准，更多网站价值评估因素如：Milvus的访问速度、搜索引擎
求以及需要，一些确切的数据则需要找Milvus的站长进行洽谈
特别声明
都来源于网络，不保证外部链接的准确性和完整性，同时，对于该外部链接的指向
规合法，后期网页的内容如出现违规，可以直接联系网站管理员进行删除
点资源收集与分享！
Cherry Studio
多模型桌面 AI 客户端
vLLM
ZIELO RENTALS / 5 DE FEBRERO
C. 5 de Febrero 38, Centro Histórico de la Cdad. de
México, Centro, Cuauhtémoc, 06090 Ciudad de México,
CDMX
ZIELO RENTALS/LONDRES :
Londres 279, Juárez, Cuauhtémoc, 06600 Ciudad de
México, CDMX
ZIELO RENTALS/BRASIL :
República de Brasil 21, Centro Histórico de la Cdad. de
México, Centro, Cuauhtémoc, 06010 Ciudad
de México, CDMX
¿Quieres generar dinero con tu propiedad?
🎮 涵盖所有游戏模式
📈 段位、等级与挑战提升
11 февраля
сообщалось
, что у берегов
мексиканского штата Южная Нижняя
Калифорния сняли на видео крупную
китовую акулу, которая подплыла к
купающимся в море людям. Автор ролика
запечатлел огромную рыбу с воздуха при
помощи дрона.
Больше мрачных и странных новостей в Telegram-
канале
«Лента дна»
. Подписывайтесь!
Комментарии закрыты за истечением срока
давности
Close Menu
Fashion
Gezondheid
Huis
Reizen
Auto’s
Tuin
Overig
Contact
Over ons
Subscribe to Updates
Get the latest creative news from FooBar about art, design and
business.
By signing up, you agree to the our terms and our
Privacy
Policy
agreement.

====

**Task description**
Reproduce the material verbatim from its first line through the line containing "Калифорния сняли на видео крупную", including both of those lines.

**Finished exercise**
准，更多网站价值评估因素如：Milvus的访问速度、搜索引擎
求以及需要，一些确切的数据则需要找Milvus的站长进行洽谈
特别声明
都来源于网络，不保证外部链接的准确性和完整性，同时，对于该外部链接的指向
规合法，后期网页的内容如出现违规，可以直接联系网站管理员进行删除
点资源收集与分享！
Cherry Studio
多模型桌面 AI 客户端
vLLM
ZIELO RENTALS / 5 DE FEBRERO
C. 5 de Febrero 38, Centro Histórico de la Cdad. de
México, Centro, Cuauhtémoc, 06090 Ciudad de México,
CDMX
ZIELO RENTALS/LONDRES :
Londres 279, Juárez, Cuauhtémoc, 06600 Ciudad de
México, CDMX
ZIELO RENTALS/BRASIL :
República de Brasil 21, Centro Histórico de la Cdad. de
México, Centro, Cuauhtémoc, 06010 Ciudad
de México, CDMX
¿Quieres generar dinero con tu propiedad?
🎮 涵盖所有游戏模式
📈 段位、等级与挑战提升
11 февраля
сообщалось
, что у берегов
мексиканского штата Южная Нижняя
Калифорния сняли на видео крупную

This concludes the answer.